O primeiro-ministro Benjamin Netanyahu comunicou ao seu partido, Likud, antes da votação que não conseguiu chegar a um acordo com o líder do Yisrael Beytenu, Avigdor Liberman, sobre o controverso projeto de serviço militar obrigatório para os ultra-ortodoxos, plano para o qual o premiê também não conseguiu o apoio de outros partidos da oposição.

“O Estado de Israel vai às eleições por causa da recusa do Likud em aceitar nossa proposta”, disse Liberman ao entrar no plenário do Knesset. “Esta é uma rendição completa do Likud aos ultra-ortodoxos. Nós não seremos parceiros em um governo de lei judaica”, disse ele.

O ministro do Turismo, Yariv Levin, chefe da equipe de negociação do Likud, disse à imprensa que “acabou” quando chegou à reunião do Likud, depois que sua última negociação fracassou.

O ministro da Proteção Ambiental, Ze’ev Elkin, disse que não havia escolha a não ser realizar novas eleições, devido à intransigência de Liberman e sua recusa em aceitar “mil compromissos” que foram oferecidos no decorrer da semana.

A votação – realizada logo após o fim do prazo, à meia-noite, em que Netanyahu precisava dar uma resposta formal ao presidente Reuven Rivlin sobre a formação da coalizão de governo – foi de 74 votos a 45 pela dissolução do Parlamento.

O próprio Likud deu início à proposta de dissolução, em vez de dar a Rivlin a chance de indicar outro líder para formar um governo.

Ao apresentar o projeto ao Knesset, Miki Zohar, do Likud, disse que estava “desapontado” com a situação, “mas fomos forçados a isso”. Ele admitiu que a decisão “não seria lembrada de forma positiva em nossa história”.

“A esquerda nos pergunta por que não demos a Benny Gantz, líder do Azul e Branco, uma chance de formar a coalizão”, disse Zohar. “Dois milhões e meio de pessoas votaram em nosso partido e em Netanyahu, mesmo sabendo da audiência de pré-acusação”, em que o primeiro-ministro terá de comparecer para responder sobre três acusações de corrupção. “Eles não queriam Gantz”, frisou.
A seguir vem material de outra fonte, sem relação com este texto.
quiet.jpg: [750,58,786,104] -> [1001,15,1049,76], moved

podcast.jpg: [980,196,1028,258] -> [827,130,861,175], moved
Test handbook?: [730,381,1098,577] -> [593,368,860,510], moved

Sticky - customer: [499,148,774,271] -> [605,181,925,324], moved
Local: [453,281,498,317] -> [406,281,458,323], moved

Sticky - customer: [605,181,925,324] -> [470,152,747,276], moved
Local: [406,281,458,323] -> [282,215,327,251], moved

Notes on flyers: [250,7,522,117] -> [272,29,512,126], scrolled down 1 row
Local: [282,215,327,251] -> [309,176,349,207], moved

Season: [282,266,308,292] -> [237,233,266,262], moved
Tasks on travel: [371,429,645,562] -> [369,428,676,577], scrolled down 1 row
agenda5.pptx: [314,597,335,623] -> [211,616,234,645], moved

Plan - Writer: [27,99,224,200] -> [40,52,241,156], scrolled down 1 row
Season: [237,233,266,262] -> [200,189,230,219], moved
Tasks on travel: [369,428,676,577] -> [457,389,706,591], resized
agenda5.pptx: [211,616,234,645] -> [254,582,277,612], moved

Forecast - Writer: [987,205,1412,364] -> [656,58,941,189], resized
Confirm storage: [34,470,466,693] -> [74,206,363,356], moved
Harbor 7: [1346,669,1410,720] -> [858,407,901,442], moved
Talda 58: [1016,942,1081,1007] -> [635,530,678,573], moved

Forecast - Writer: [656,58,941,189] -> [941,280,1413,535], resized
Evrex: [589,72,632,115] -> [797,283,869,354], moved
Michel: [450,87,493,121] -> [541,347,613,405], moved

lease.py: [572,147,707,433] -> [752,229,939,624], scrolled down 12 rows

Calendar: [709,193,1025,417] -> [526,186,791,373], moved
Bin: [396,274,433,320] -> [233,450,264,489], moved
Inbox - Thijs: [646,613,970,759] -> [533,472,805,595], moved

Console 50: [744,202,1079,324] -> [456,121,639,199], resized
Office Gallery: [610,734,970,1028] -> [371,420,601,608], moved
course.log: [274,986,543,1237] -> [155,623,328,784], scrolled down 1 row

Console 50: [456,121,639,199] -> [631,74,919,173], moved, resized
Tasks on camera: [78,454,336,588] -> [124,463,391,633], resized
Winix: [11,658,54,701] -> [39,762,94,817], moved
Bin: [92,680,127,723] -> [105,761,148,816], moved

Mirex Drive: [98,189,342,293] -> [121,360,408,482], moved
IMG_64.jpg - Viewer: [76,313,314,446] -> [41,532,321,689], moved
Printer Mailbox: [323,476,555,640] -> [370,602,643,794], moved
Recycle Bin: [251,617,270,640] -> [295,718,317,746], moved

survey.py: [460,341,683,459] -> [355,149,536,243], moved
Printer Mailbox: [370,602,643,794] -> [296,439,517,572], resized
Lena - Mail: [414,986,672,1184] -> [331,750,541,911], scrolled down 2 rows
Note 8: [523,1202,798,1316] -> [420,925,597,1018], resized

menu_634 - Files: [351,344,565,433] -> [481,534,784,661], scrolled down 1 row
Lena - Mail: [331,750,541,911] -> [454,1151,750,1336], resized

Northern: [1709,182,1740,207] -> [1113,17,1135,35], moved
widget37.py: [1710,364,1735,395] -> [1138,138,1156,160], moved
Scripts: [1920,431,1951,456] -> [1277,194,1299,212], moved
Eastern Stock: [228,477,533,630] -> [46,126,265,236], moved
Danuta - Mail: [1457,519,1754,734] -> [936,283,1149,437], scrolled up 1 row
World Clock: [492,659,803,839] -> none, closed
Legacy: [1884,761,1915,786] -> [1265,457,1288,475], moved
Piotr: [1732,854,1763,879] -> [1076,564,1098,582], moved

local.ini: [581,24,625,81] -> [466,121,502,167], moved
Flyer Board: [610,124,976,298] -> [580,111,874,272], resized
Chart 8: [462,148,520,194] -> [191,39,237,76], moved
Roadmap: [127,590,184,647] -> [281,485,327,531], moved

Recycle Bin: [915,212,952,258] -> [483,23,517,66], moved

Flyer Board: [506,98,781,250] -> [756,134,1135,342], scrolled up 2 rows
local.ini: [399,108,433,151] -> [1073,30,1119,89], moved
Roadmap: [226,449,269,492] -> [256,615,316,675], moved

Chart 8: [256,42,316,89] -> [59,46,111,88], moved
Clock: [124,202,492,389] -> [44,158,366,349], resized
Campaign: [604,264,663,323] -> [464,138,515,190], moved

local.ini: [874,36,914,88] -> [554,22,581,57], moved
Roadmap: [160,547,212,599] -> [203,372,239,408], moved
Nas mal-sucedidas conversas para a formação da coalizão, o Likud propôs que, assim que o governo fosse formado, a lei de recrutamento militar obrigatório proposta por Liberman fosse apresentada para a aprovação do plenário do Knesset. Após sua aprovação, haveria mais negociações sobre quando a lei entraria em vigor. Se um acordo nesse sentido não fosse alcançado até o final de julho, o serviço militar seria obrigatório para todos, como determina a lei. Em resposta, o Judaísmo da Torá Unidos disse que apoiaria outro partido para liderar a coalizão.